Here are the tools I use regularly with the brands I recommend where I have a particular favourite.

Pasta Machine

I love my Marcato Atlas 180. The roller is wider than on some other brands and it’s just a lovely solid machine to handle. Pasta machines not only roll your pasta but also come with attachments, which cut the pasta into tagliatelle or tagliarini for a quick and easy supper.

Dough Scraper

So humble but so useful, it really is great for cleaning a work surface after kneading pasta dough. Use one with a flexible steel blade, which are good for cutting pasta dough as well.

Ravioli Cutter

Track down a cutter with a good brass cutting wheel. They’re more expensive but they are well worth it for the sharp cutting edge. A good cutter gives you a nice clean, decorative edge and also helps to seal fillings inside pastas such as ravioli, triangoli and agnolotti del plin. The best ones I’ve come across are made by Daniel Ewart in Canada with beautiful turned-wood handles.

Garganelli or Cavarola Board

You can search for a basic board online as there are several types available and it’s good to start with a cheap one, but my favourite boards come from Dan Ewart in Canada, who carves them by hand using beautiful woods. I use his boards to make garganelli, malloreddus and capunti, but sometimes I just use a fork or the reverse of a Microplane grater instead. I guess the message is to have fun experimenting a bit before you decide to invest in equipment you may not need.

Chittara Box

I got lucky when an Instagram friend sent me a fantastic chittara box from the US, a beautiful, heavy galvanised steel model that was way better than the wooden one I had used before. Try Fantes in the US, or search online, but just know they can be a chunky item to store if you have a small kitchen, and they only make one type of pasta.

Ferretto

These elegant brass rods are used for making busiate – pasta in the shape of an old-fashioned curled telephone cord. I got mine from Dan Ewart in Canada, but you can also buy them from qb Cucina and I guess in Italy if you know where to go for them!

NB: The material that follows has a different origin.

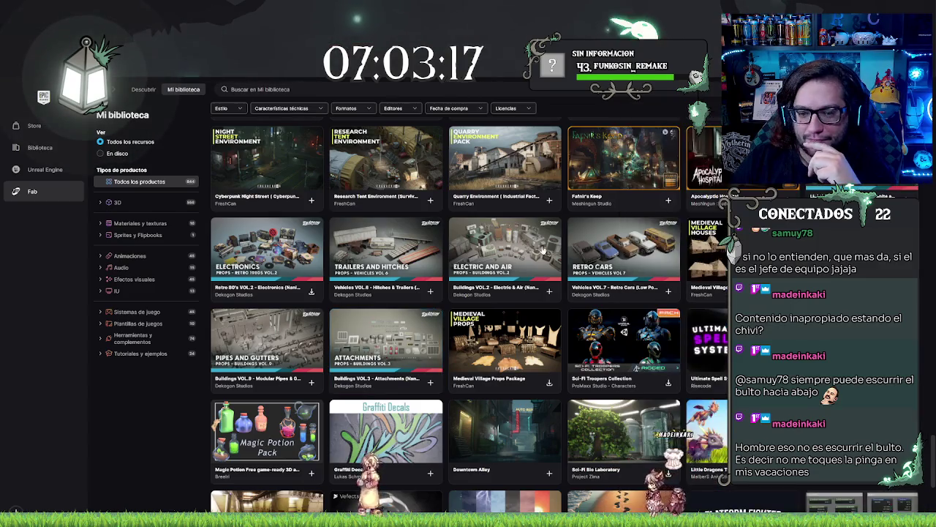
Scroll the library grid past Paradise Motel, Foliage VOL.6 Broom Bushes and UI Effect Function Library packs
{"action": "scroll", "coordinate": [603, 293], "scroll_direction": "down", "scroll_amount": 5}
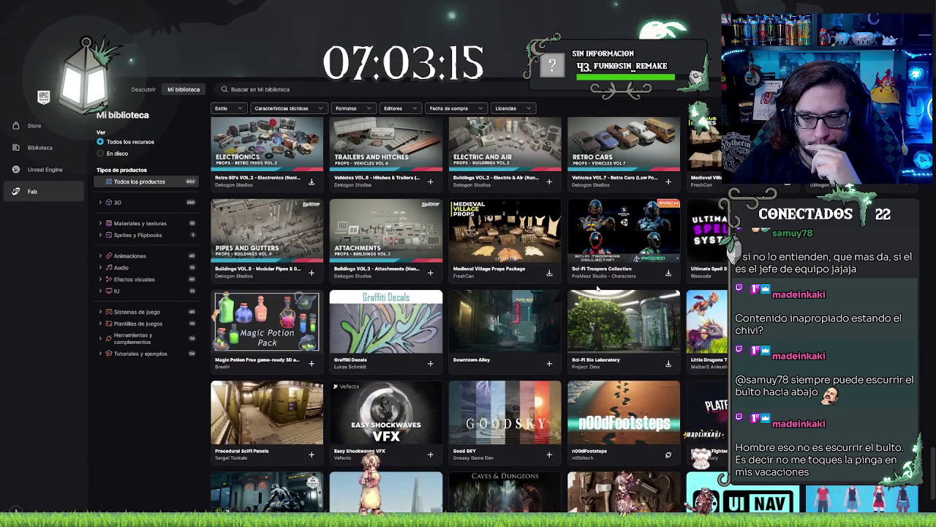
{"action": "scroll", "coordinate": [596, 289], "scroll_direction": "down", "scroll_amount": 2}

Nearly everything else I use is the type of equipment you have in a kitchen anyway – a good knife, plain pastry rings to cut curlugiones, maybe a piping bag to fill delicate pastas. Any large pan or saucepan will do to cook your pasta and sauces – cooks have always been inventive, and you don’t need a full baterie de cuisine to make simple pasta dishes.

Here’s some other brands I use in the kitchen. It’s always a pleasure to use good quality tools and when I replace things, I now try to get the best quality, most long-lasting items I can afford.

A Kitchenaid makes easy work of pasta dough, and there are attachments you can buy that roll and cut the pasta too.

Le Creuset, familiar for their colourful enamelled cast-iron, also make a great range of stainless-steel pans. I use one of their wide sauté pans for sauces, as there’s plenty of room to toss the pasta and sauce together in it.

Microplane graters are the best. A zester blade for zesting lemons, a fine or coarse blade for grating Parmesan – and for shaping garganelli on the reverse side.

Arcobaleno for pasta sheeters and extruders. Go big or go home: this US family-run business supply professional pasta machines for when your home-cooked pasta is in such demand that you need to go commercial!